In finding the surface area of the shape formed by rotating a curve around an axis, we slice the shape into infinitesimally thin rings or strips. We then calculate the area of each strip and sum these areas from one end of the object to the other, a process that is achieved through integration. This is why, in the exercise, we see the integral of the circumference of each infinitesimal strip—given by \(2 \pi g(y)\)—multiplied by its width, which includes the Pythagorean increment to account for the slope of the function we're rotating.

Derivative Applications

Derivatives represent the rate at which a function is changing at any given point and are a major part of differential calculus. They're crucial in calculating things like velocity, acceleration, and slopes of curves.
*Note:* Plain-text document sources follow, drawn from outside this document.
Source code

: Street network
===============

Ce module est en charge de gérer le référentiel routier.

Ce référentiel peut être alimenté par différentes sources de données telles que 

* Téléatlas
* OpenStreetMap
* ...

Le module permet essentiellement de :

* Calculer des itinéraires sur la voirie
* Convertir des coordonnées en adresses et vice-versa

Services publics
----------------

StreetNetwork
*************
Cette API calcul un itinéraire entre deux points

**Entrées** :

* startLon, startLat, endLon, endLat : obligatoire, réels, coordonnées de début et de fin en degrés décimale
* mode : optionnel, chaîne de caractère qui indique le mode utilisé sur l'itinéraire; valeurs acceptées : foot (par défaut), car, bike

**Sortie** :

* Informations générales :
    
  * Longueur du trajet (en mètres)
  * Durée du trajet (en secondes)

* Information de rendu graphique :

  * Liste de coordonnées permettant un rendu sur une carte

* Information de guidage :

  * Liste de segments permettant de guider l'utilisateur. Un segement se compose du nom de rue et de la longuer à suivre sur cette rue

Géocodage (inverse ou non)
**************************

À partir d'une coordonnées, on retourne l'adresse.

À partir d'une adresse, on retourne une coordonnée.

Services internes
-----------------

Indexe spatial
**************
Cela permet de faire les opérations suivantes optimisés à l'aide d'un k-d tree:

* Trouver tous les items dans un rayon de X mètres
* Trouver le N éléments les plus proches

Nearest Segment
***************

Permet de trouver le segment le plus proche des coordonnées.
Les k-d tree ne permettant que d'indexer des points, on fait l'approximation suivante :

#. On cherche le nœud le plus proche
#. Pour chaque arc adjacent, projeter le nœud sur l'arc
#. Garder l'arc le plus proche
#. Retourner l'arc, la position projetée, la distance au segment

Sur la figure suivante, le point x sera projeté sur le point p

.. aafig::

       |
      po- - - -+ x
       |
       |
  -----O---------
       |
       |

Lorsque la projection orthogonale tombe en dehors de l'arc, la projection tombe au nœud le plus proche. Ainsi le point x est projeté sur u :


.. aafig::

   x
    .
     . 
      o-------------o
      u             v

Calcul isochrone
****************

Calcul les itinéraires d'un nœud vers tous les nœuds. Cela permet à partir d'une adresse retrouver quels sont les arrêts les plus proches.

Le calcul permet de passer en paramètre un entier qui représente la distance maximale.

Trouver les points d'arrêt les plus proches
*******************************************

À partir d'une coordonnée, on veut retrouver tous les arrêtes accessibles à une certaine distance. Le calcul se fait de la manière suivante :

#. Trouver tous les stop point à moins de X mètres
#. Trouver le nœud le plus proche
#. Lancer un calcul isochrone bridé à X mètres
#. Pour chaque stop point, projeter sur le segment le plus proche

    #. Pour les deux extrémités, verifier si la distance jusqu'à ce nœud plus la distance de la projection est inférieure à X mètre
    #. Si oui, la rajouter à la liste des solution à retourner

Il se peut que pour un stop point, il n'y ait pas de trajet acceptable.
In the context of the surface area of revolution problem, derivatives help account for the change in the radius of the surface area strips as we move along the curve. As the curve is revolved around the y-axis, its slope \(g'(y)\) affects how much each strip deviates from being a perfect cylinder. Without accounting for this slope, we would underestimate the surface area. The application of the derivative in this manner allows us to find a more accurate representation of the surface area of the rotated curve, showcasing one of the many practical applications of derivatives in calculus.